This first appeared on LinkedIn.

Preamble: What do you do when the world’s largest store, which is your biggest outlet, and has a disproportionately large share of your sale, decides that they will have unreasonable, impractical, and impossible to police policies which you will be responsible for adhering to, on the pain of deactivation?

You suck it up and carry on with the hope that they’ll not bother to trouble you: a small startup out of Pune selling fruit spreads. And you wonder if any of this is enforceable in a court of law, or if they will even throw the book at a multi-national, or whether they even mean any of this. Truth is that (a) the rule is impossible for us to implement, (b) we never broke it, (c) it is untenable in a court of law, and (d) it reeks of monopolistic practices.

But the truth also is that there is no recourse. We just have to bow to the Emperor and carry on, hoping we didn’t upset him too much. So, here is my take, Amazon. Hope you take notice, if I may use that word. 🙂

Dear Amazon India,

We received this “Notice” from you this morning: “Dear Tasha & Girl, We have determined that your account is related to accounts that have written Amazon customer reviews for products that you have a financial interest in. This may include products that you or your competitors sell. Family members, close friends, or employees of a seller on Amazon may not write reviews for the seller’s items or negative reviews for items sold by that seller’s competitors. Sellers are not allowed to manipulate ratings, feedback, or customer reviews.”

Apparently, your algorithms are so good that you not only know our family members, but also our friends, all of whom we have requested to BUY our products on your website (having paid the full price for them, which includes, if we may point it out the obvious, your full commission) and then REVIEW them honestly, with zero inputs from us.

To begin with:

  1. We have NEVER reviewed any competitor products, positively or negatively, not only because we don’t roll that way, but also because we don’t want to give them our money!
  2. Not only have our friends and relatives bought the product at full price from your store, but one of our co-founders, Karthik Natarajan has too (yes, at full price) whenever he wanted some fruit spread to gift his friends or for himself. And he has bought several hundred times from your shop, of which only a few were Tasha & Girl products. That too because he stays in Bengaluru and we are in Pune, and your store is the most convenient way for him to get some of his own company’s products. And yes, he did review it. Once. On one product. Which he had paid full price for. On behalf of a friend who requested him to do so because the purchase was in his name. ONE REVIEW. For a legitimately purchased product. Out of the 37 we have listed. And thousands of sales we have had on your store till date.

- _Data excerpts_:
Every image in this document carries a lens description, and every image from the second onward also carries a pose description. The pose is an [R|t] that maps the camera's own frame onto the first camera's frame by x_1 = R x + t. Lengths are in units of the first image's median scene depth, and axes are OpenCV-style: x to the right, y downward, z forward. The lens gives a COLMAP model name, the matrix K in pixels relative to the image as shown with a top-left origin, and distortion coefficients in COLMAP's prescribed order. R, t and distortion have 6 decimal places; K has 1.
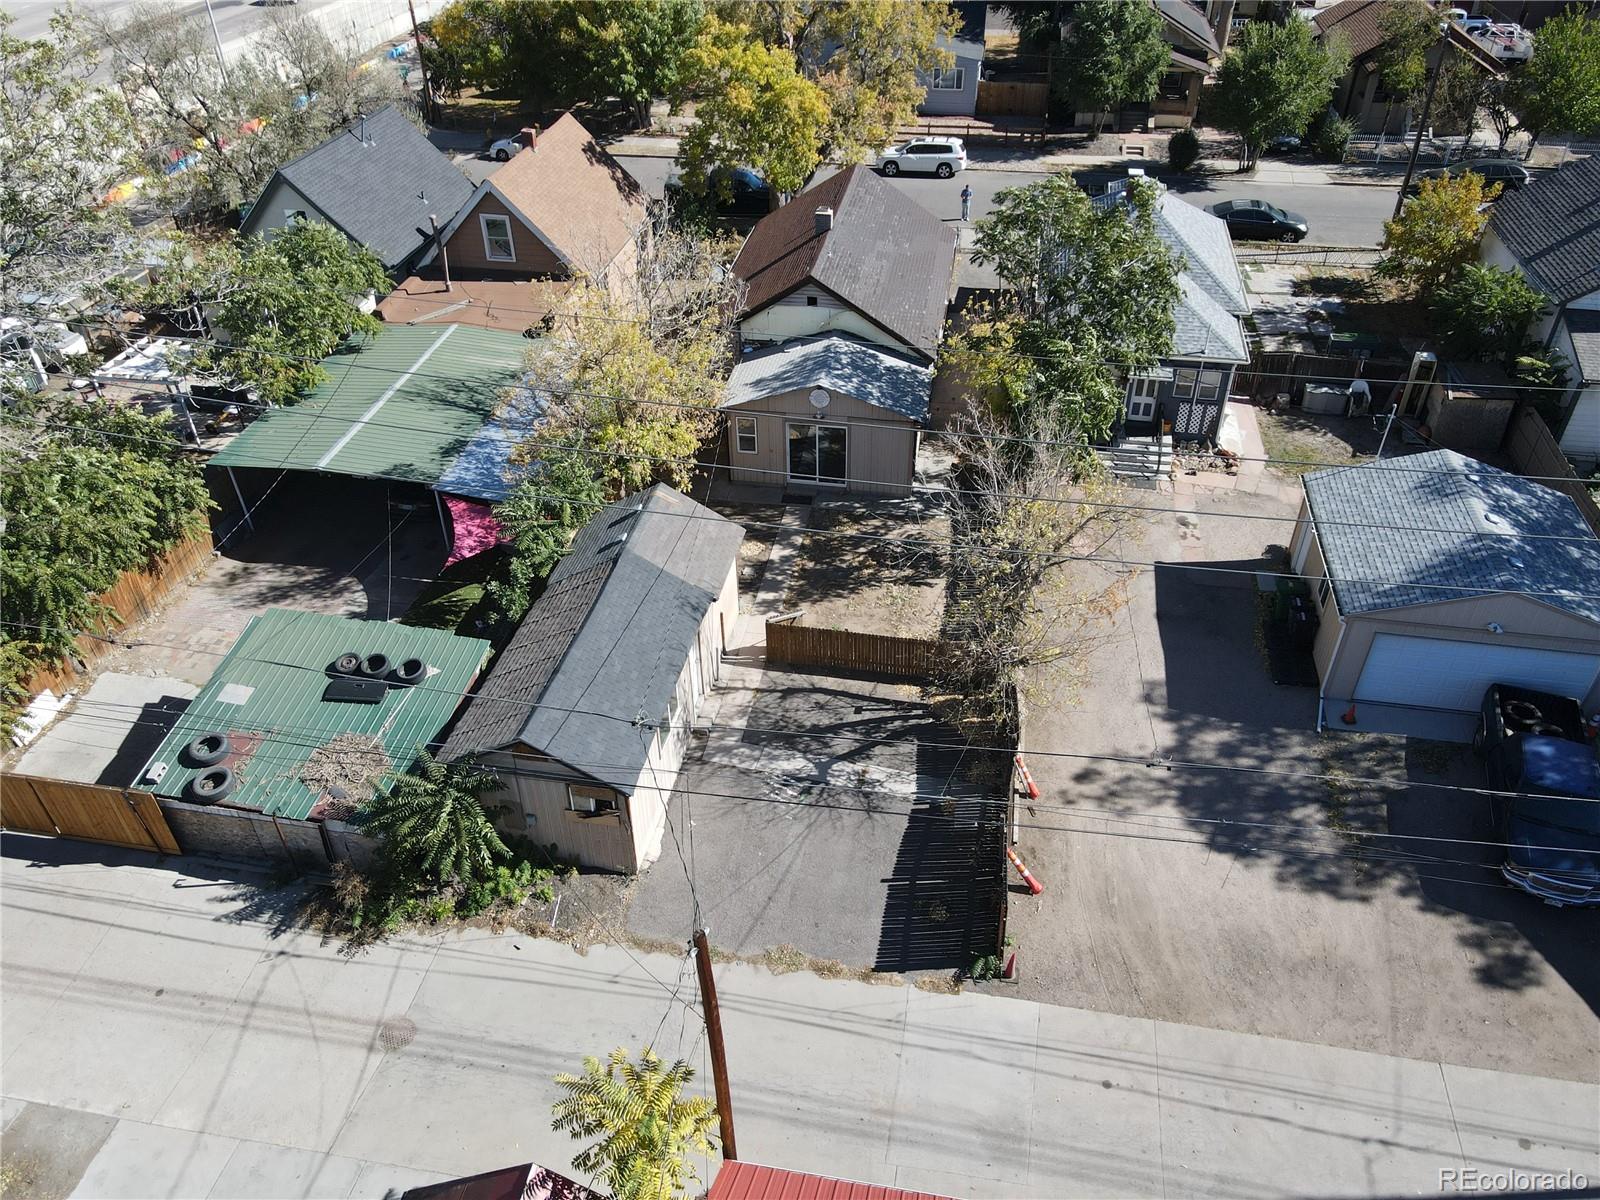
lens RADIAL K [[1166.2, 0, 811.2], [0, 1166.2, 602.0], [0, 0, 1]] dist [0.002633, 0.011359]
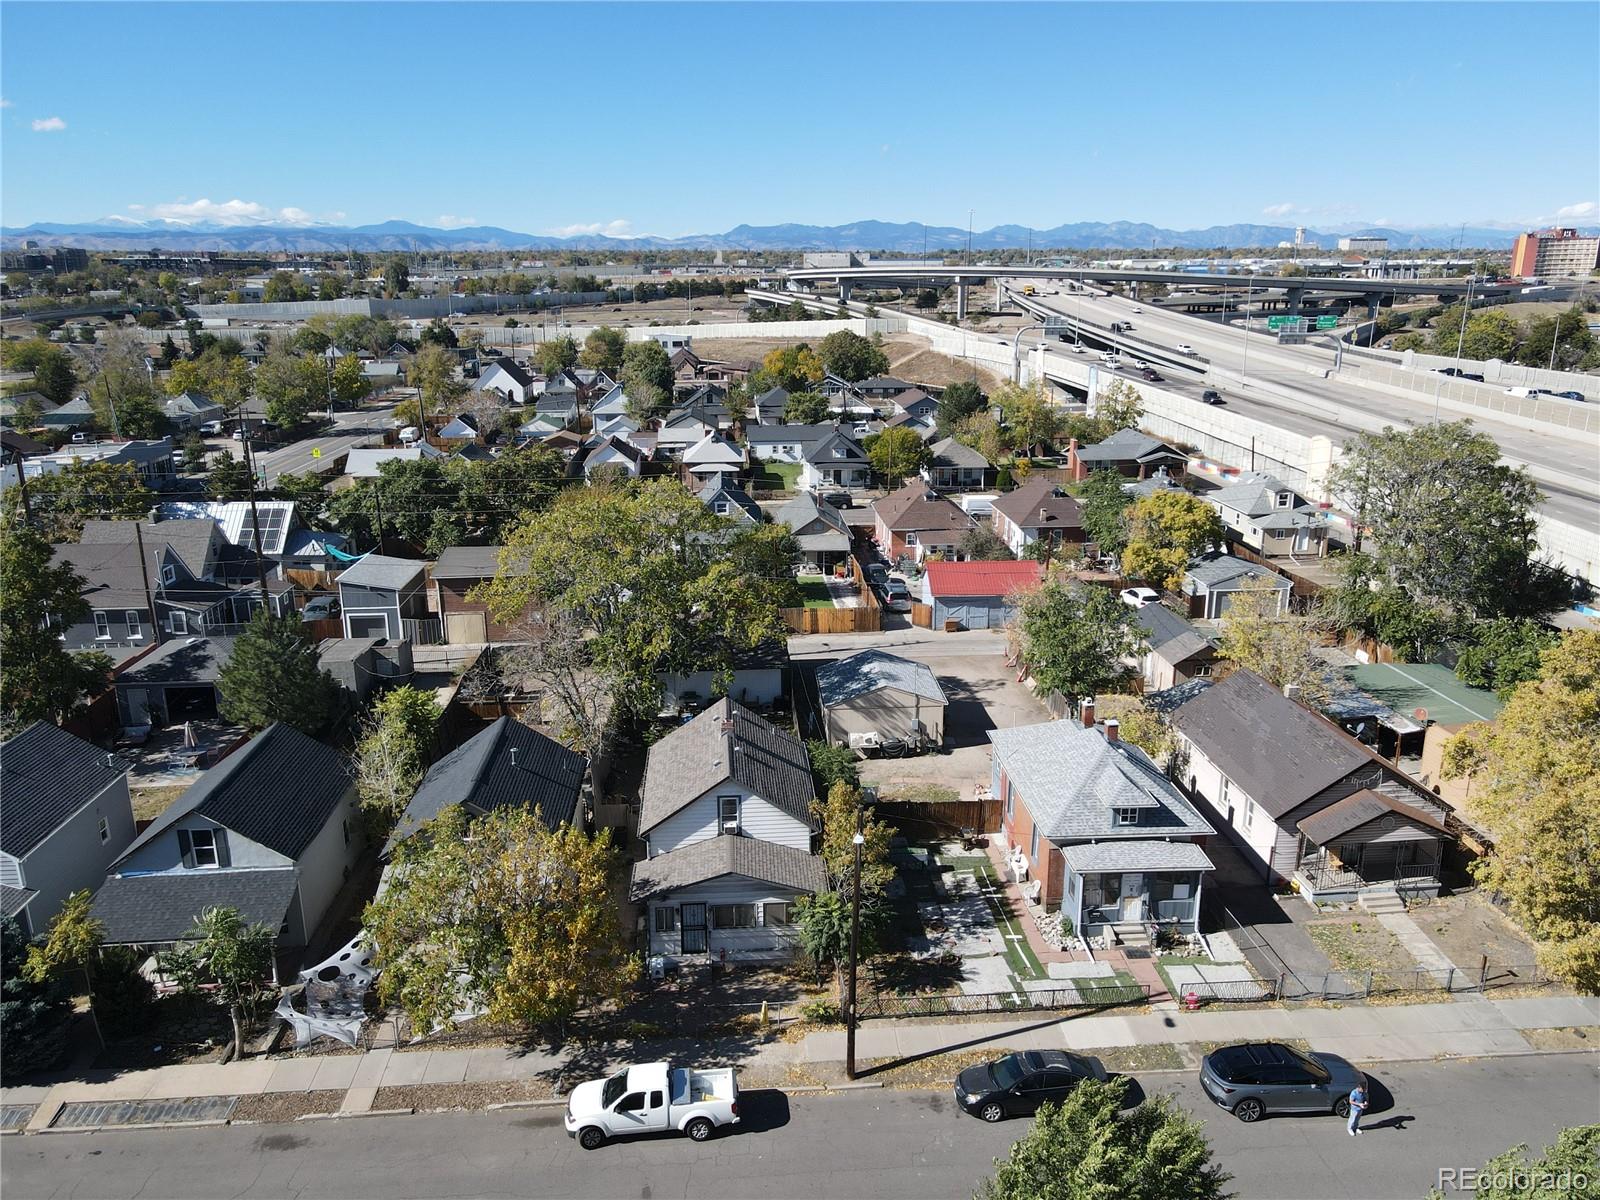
lens RADIAL K [[1169.6, 0, 811.7], [0, 1169.6, 585.4], [0, 0, 1]] dist [-0.005503, 0.049725]
pose [[-0.968386, 0.070976, -0.239147, 1.173536], [-0.148381, 0.606748, 0.780922, -1.847987], [0.200529, 0.791719, -0.577035, 2.062899]]
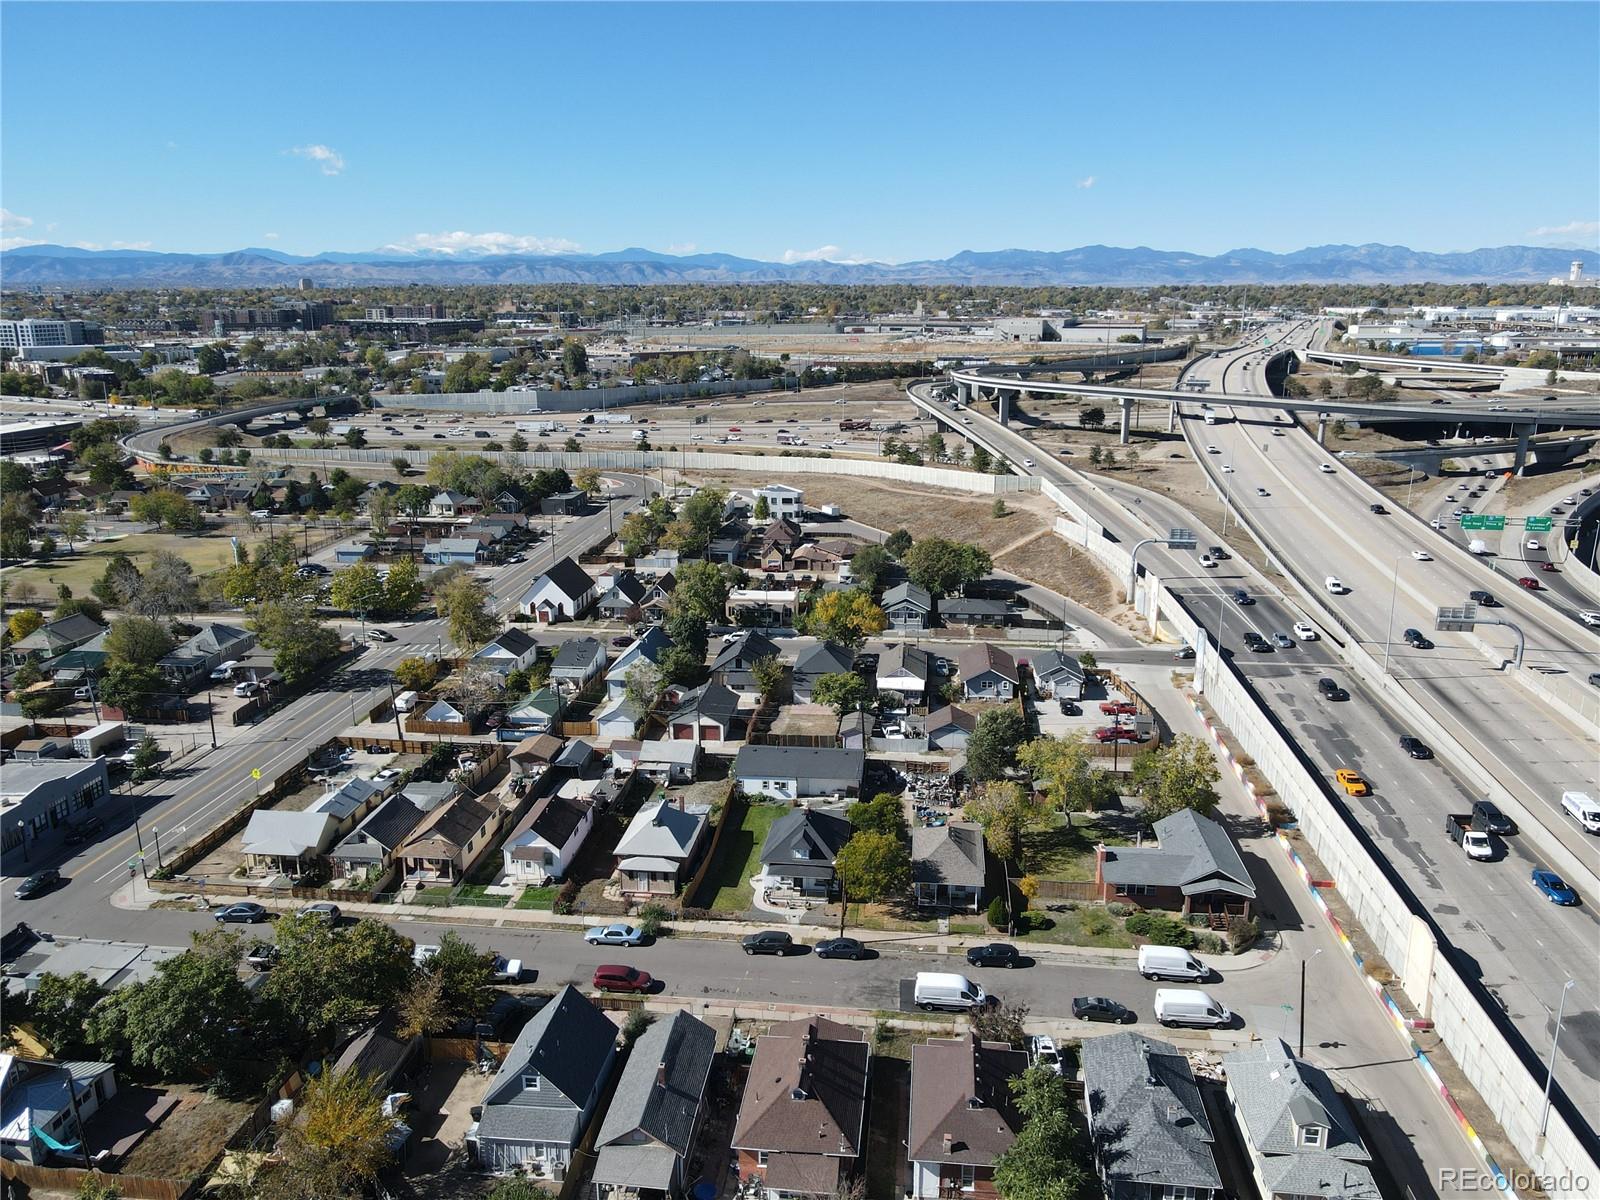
lens RADIAL K [[1166.2, 0, 811.2], [0, 1166.2, 602.0], [0, 0, 1]] dist [0.002633, 0.011359]
pose [[-0.997609, 0.022966, -0.065187, 0.092800], [-0.037917, 0.606701, 0.794025, -2.062073], [0.057785, 0.794598, -0.604379, 0.605728]]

- _Requirement A_: From the letter to Amazon India, write out the passage from "Preamble: What do" up to and including "of monopolistic practices.".
- _Requirement B_: According to the letter to Amazon India, how many products does the company have listed on Amazon?
- _Requirement C_:
Using the letter to Amazon India, tell whether each statement agrees with it. Answer yes or no and quote the words that decide it.
(i) The company has written negative reviews of competitor products.
(ii) Karthik Natarajan lives in Bengaluru.
(iii) The company sells fruit spreads.
The rows were taken from a separate source and have nothing to do with the letter.

- _Task result A_:
Preamble: What do you do when the world’s largest store, which is your biggest outlet, and has a disproportionately large share of your sale, decides that they will have unreasonable, impractical, and impossible to police policies which you will be responsible for adhering to, on the pain of deactivation?

You suck it up and carry on with the hope that they’ll not bother to trouble you: a small startup out of Pune selling fruit spreads. And you wonder if any of this is enforceable in a court of law, or if they will even throw the book at a multi-national, or whether they even mean any of this. Truth is that (a) the rule is impossible for us to implement, (b) we never broke it, (c) it is untenable in a court of law, and (d) it reeks of monopolistic practices.

- _Task result B_: 37

- _Task result C_:
(i) No: "We have NEVER reviewed any competitor products, positively or negatively"
(ii) Yes: "he stays in Bengaluru and we are in Pune"
(iii) Yes: "a small startup out of Pune selling fruit spreads"